**** DATASET EXTRACT ****

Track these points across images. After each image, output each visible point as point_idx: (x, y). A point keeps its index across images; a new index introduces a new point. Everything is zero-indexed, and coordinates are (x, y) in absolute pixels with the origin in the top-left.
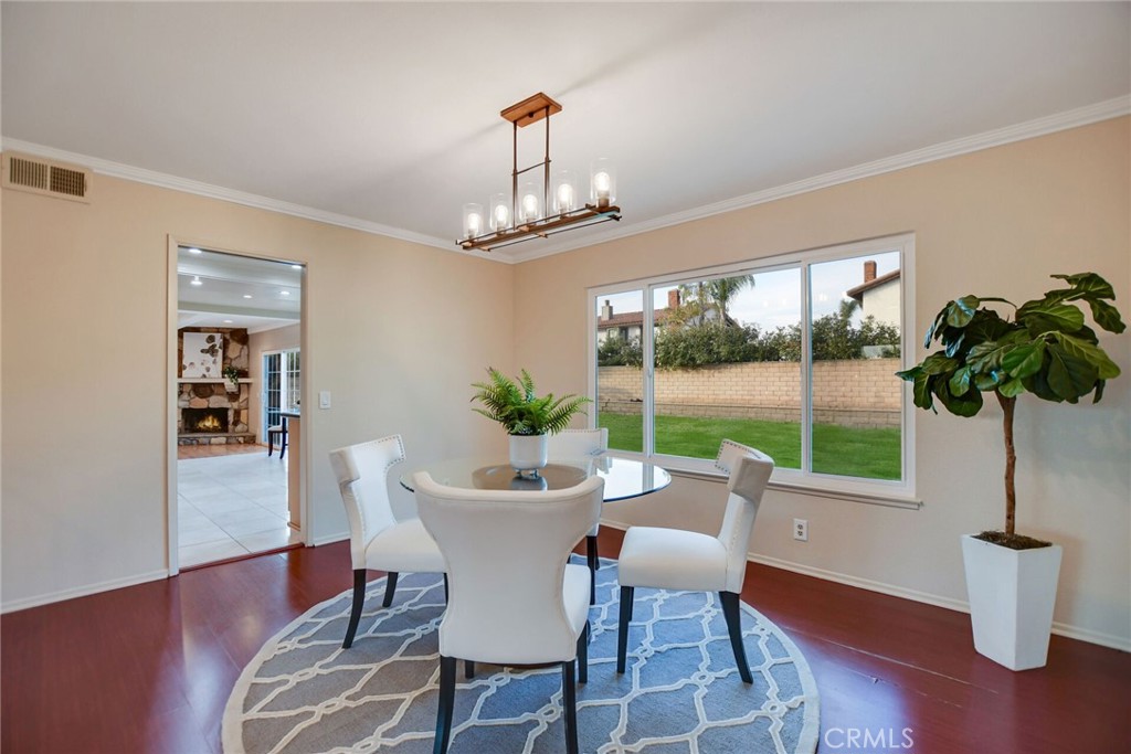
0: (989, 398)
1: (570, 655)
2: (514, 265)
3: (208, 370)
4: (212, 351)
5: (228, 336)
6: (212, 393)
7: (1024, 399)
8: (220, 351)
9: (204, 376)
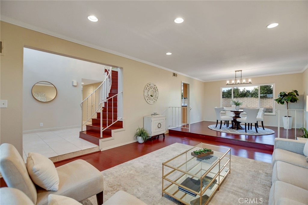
0: (285, 102)
1: (256, 123)
2: (204, 83)
7: (289, 102)
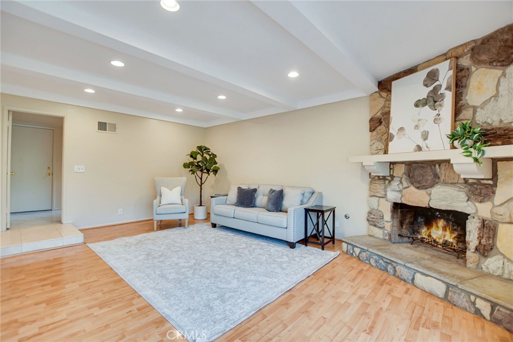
3: (425, 136)
4: (433, 100)
5: (465, 62)
6: (436, 179)
8: (449, 97)
9: (419, 148)
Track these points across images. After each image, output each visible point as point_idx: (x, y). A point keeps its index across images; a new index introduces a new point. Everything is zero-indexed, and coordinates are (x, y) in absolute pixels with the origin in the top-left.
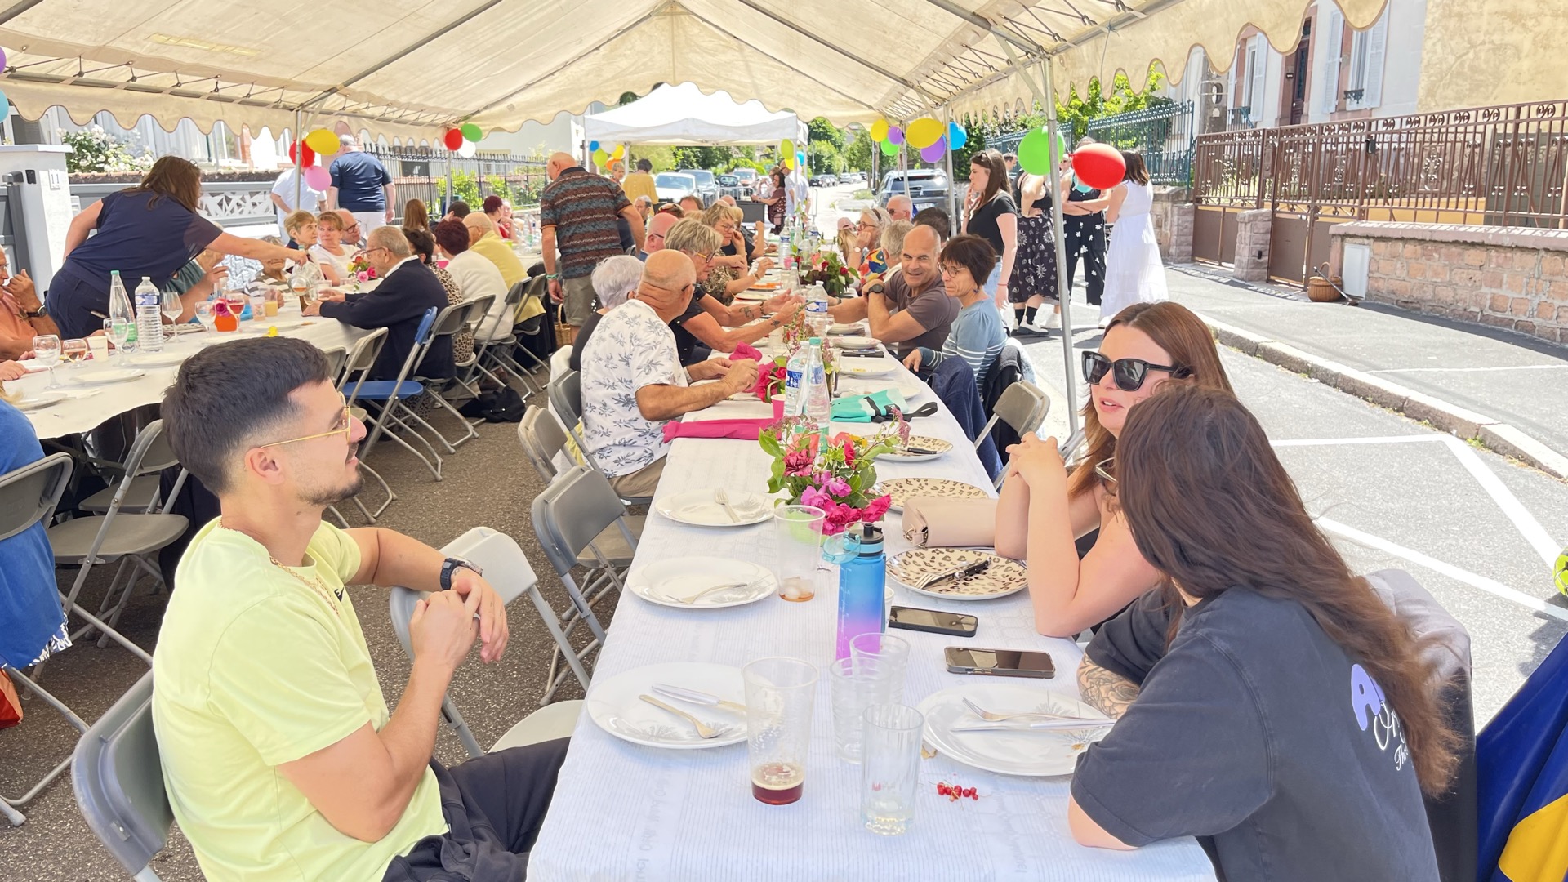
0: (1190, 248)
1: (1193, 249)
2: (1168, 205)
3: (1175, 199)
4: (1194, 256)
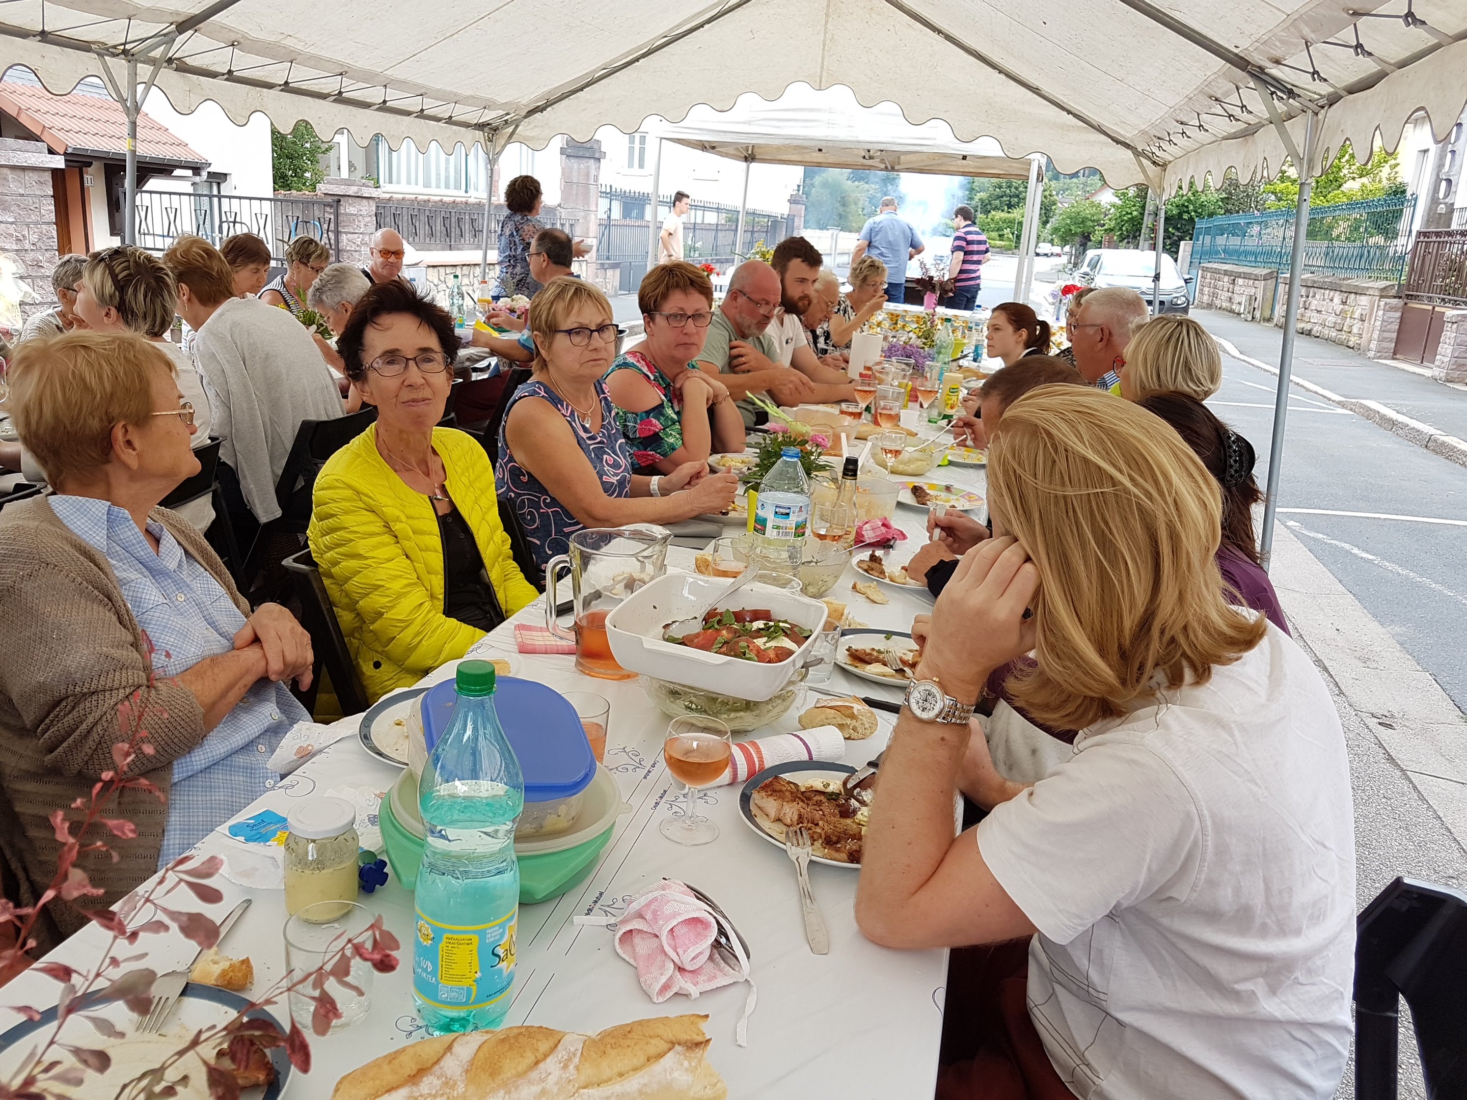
0: (1392, 345)
1: (1395, 346)
2: (1375, 301)
3: (1383, 293)
4: (1395, 353)
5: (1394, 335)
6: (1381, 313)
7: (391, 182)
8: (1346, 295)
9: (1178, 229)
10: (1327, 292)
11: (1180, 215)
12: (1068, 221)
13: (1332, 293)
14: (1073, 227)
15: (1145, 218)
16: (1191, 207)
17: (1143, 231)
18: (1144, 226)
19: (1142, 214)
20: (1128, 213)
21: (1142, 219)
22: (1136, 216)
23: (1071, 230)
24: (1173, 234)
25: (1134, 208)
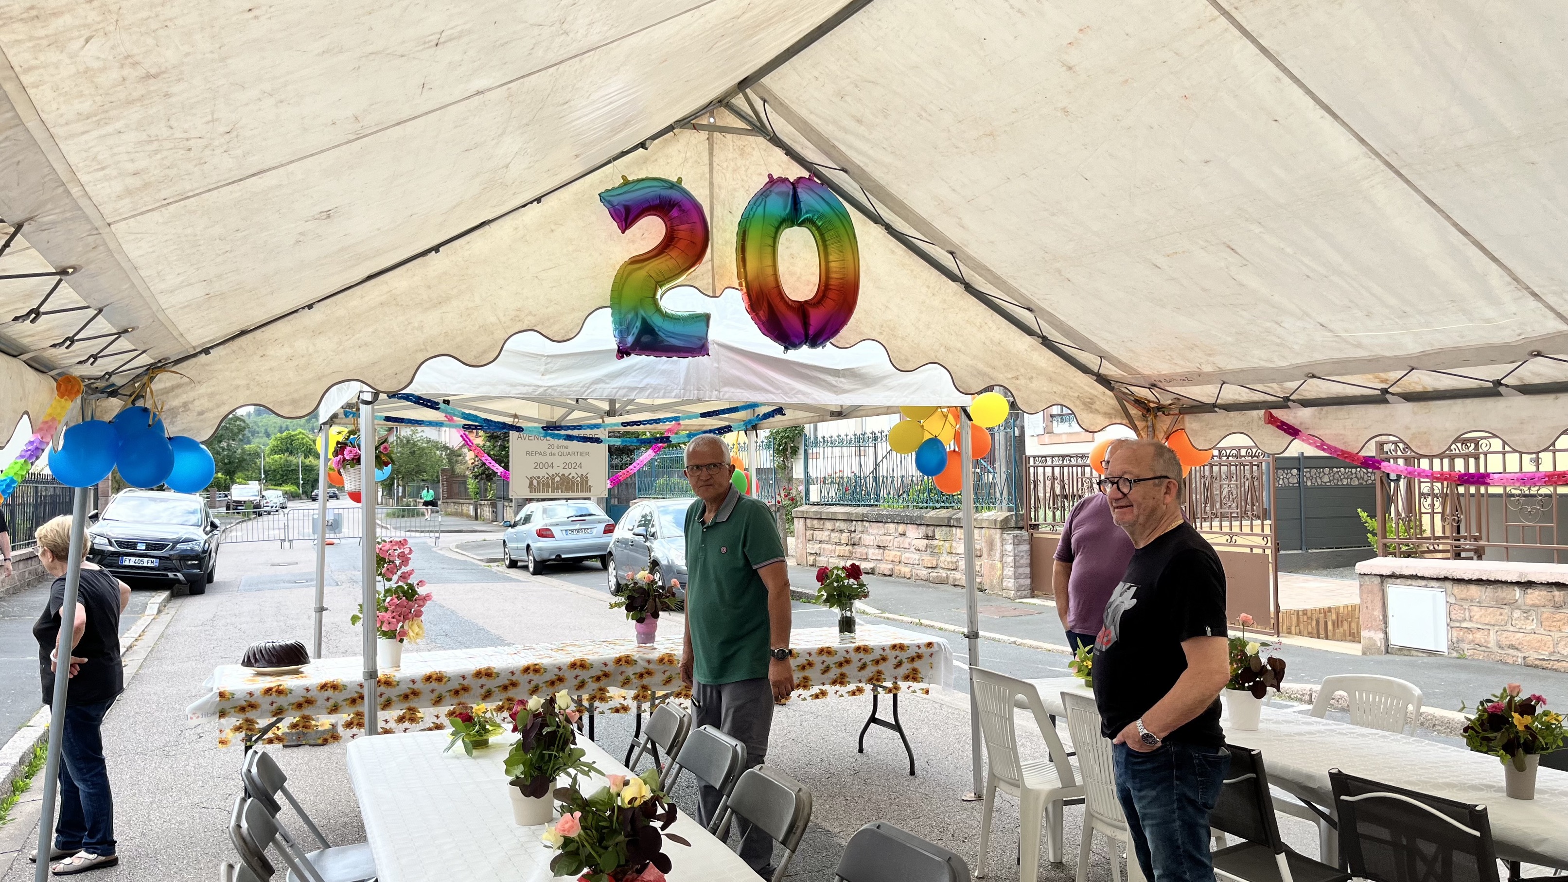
0: (1028, 581)
1: (1032, 582)
2: (997, 534)
3: (1004, 526)
4: (1032, 590)
5: (1028, 570)
6: (1009, 548)
8: (932, 528)
10: (892, 526)
13: (901, 528)
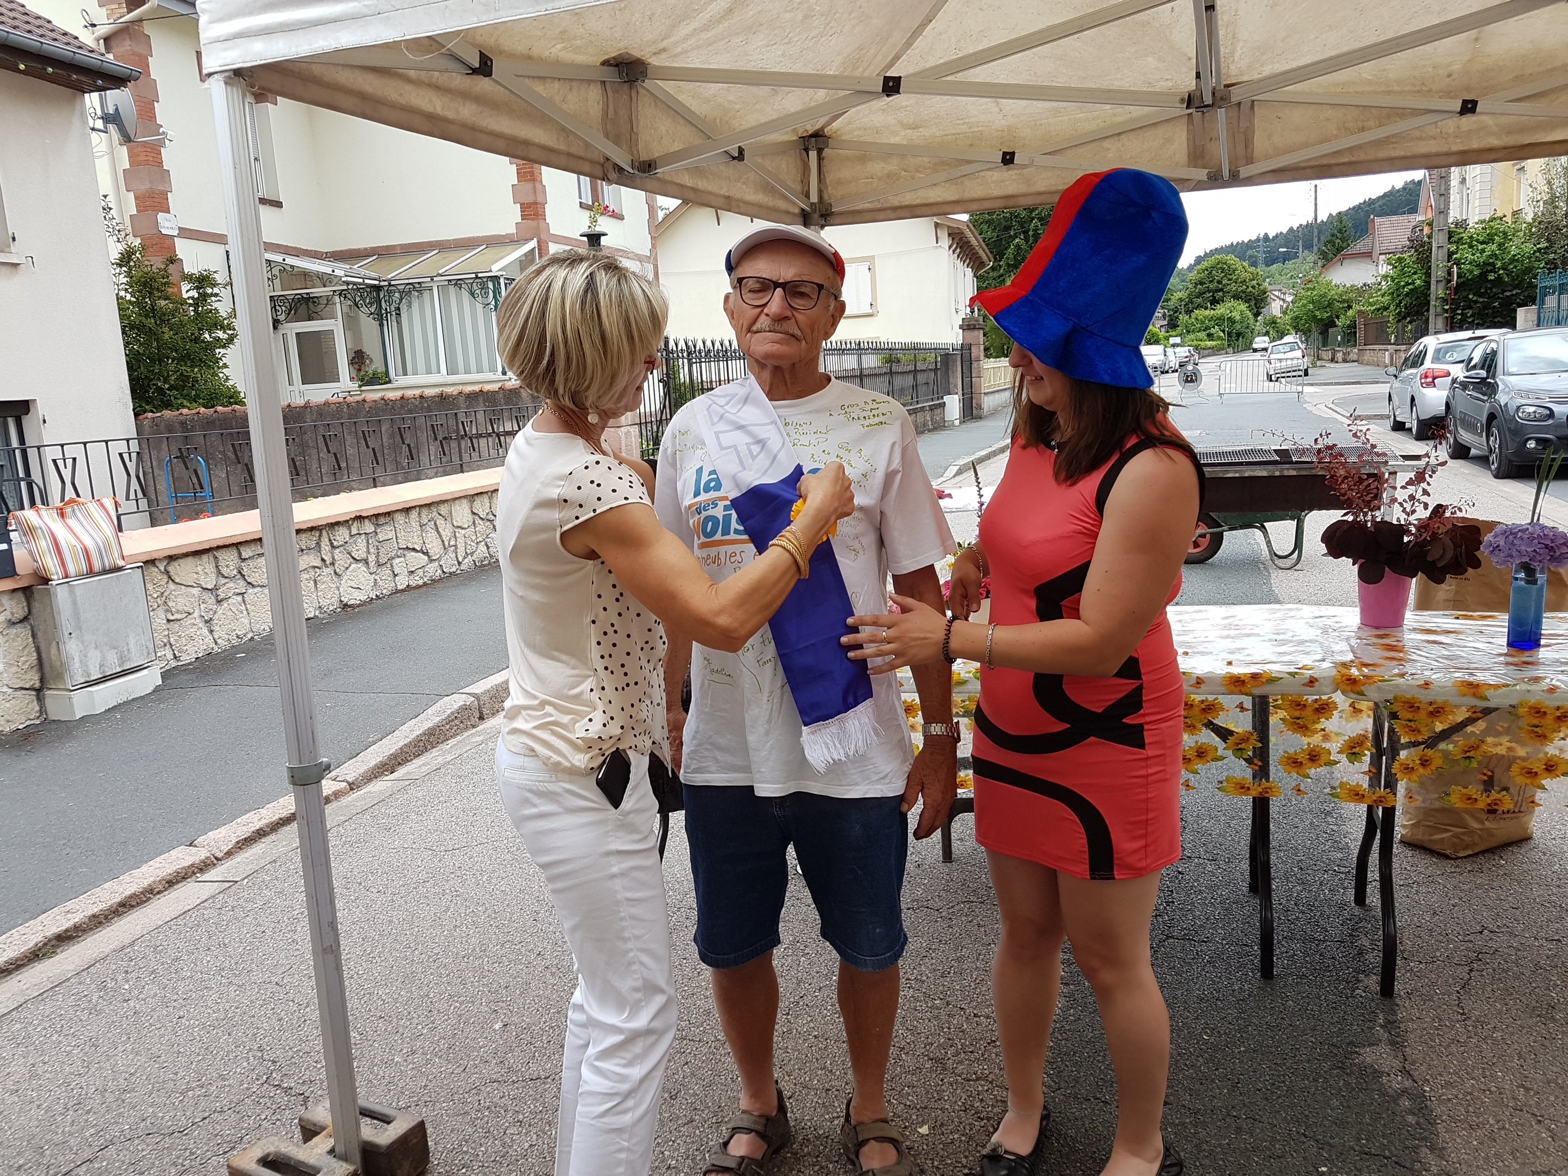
7: (405, 374)
9: (1481, 295)
11: (1483, 275)
12: (1311, 307)
14: (1318, 313)
15: (1433, 287)
16: (1499, 264)
17: (1432, 303)
18: (1433, 297)
19: (1428, 284)
20: (1408, 284)
21: (1429, 288)
22: (1421, 287)
23: (1315, 316)
24: (1476, 302)
25: (1416, 276)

****

- **INSTRUCTIONS FOR THE TASK**
The copy starts at the line holding "15: (1145, 218)" and ends at the last line of the records above. Transcribe those lines exactly, pictures excluded.

- **SOLUTION**
15: (1145, 218)
16: (1191, 207)
17: (1143, 231)
18: (1144, 226)
19: (1142, 214)
20: (1128, 213)
21: (1142, 219)
22: (1136, 216)
23: (1071, 230)
24: (1173, 234)
25: (1134, 208)
0: (1028, 581)
1: (1032, 582)
2: (997, 534)
3: (1004, 526)
4: (1032, 590)
5: (1028, 570)
6: (1009, 548)
8: (932, 528)
10: (892, 526)
13: (901, 528)
7: (405, 374)
9: (1481, 295)
11: (1483, 275)
12: (1311, 307)
14: (1318, 313)
15: (1433, 287)
16: (1499, 264)
17: (1432, 303)
18: (1433, 297)
19: (1428, 284)
20: (1408, 284)
21: (1429, 288)
22: (1421, 287)
23: (1315, 316)
24: (1476, 302)
25: (1416, 276)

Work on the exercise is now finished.